If anyone were to receive VIP care, surely it would be the US president? Not so, Kuhlman says. Although the care he provided had to accommodate the busy presidential schedule, Kuhlman underscores that becoming starstruck by famous patients and treating them as “big shots” is a recipe for disaster. “The practice of medicine is built on good information and a solid working relationship based in mutual trust,” he writes, “not friendship.”
This sentiment extends to the dilemma of evaluating a president’s physical and mental fitness for office, which has drawn attention in the 2024 presidential race. Kuhlman devotes an entire chapter to the topic. First, he examines what the US Constitution stipulates, which is surprisingly succinct. Fundamentally, to be eligible to be president, a person must be a citizen by birth, must be no less than 35 years old and must have resided in the country for a minimum of 14 years.
The 25th amendment to the constitution adds another layer, addressing the transfer of power if the sitting president experiences death or disability. If a president dies, the vice-president assumes the role. If a president is temporarily impaired, as happened when Bush was anaesthetized for a colonoscopy in 2002 — an incident that Kuhlman recounts at first hand — they briefly delegate their powers to the vice-president.
The final section of the 25th amendment describes how the vice-president and other key personnel can formally declare the president unfit to serve, and has never been activated. Instead, Kuhlman says, it has often been used as “fodder for politicians or pundits to make sound bites against current or future leaders”.
Kuhlman also dissects research findings on ageing and neurocognition, querying how they could fit into the overarching framework of the 25th amendment. For example, he details how the most important risk factor for cognitive decline is advanced age, and how the rate of this decline increases after the age of 60. Aged 69 on inauguration day in 1981, Ronald Reagan was at the time the oldest individual to assume the office of US president. Trump surpassed this record in 2017, as did Biden in 2021.
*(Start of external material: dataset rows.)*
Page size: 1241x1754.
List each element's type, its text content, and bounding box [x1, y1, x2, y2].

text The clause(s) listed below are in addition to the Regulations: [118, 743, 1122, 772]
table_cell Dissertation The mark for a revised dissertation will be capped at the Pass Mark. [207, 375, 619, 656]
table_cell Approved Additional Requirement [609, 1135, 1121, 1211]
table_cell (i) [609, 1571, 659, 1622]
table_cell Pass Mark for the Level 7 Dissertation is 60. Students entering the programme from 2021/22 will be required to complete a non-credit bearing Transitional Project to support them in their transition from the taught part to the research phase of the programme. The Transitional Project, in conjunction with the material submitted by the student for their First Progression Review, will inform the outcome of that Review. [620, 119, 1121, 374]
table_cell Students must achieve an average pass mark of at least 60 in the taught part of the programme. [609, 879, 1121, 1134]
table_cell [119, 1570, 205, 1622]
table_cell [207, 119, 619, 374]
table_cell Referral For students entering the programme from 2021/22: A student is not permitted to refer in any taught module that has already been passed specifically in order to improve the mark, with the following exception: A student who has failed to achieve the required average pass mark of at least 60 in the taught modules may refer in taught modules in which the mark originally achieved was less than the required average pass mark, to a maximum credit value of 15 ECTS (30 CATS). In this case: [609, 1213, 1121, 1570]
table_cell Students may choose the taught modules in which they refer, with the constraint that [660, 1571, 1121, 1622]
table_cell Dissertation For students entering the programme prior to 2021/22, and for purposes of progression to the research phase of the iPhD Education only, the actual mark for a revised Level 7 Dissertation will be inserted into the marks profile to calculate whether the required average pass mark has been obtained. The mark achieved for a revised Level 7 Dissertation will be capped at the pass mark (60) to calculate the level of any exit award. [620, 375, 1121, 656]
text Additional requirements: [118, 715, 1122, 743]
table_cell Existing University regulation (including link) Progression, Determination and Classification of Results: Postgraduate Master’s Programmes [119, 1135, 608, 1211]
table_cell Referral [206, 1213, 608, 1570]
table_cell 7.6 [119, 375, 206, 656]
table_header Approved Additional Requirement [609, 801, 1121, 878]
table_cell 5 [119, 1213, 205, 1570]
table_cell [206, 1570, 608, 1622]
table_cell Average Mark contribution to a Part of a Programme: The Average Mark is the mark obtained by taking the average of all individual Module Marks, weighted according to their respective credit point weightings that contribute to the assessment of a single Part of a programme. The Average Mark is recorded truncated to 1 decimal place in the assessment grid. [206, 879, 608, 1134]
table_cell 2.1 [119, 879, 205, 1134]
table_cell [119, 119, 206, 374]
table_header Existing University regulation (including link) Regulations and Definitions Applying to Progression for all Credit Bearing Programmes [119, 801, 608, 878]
As the ages of US presidents edge upwards, how should the built-in potential for cognitive decline be accounted for? Kuhlman posits that a president’s physician has a “medical responsibility” to assess potential impairments when appropriate and to communicate about them candidly. Currently, presidential physical examinations do not include cognitive screenings as a matter of course. As the system stands, Kuhlman reminds us, the voters are the real arbiters of who’s “too old to rule”.
Transforming Presidential Healthcare is bound to inform and inspire, and there’s no better time to read this story. Each page is brimming with lessons from history, glimmers of adventures and insights into a pivotal role behind the scenes of global politics.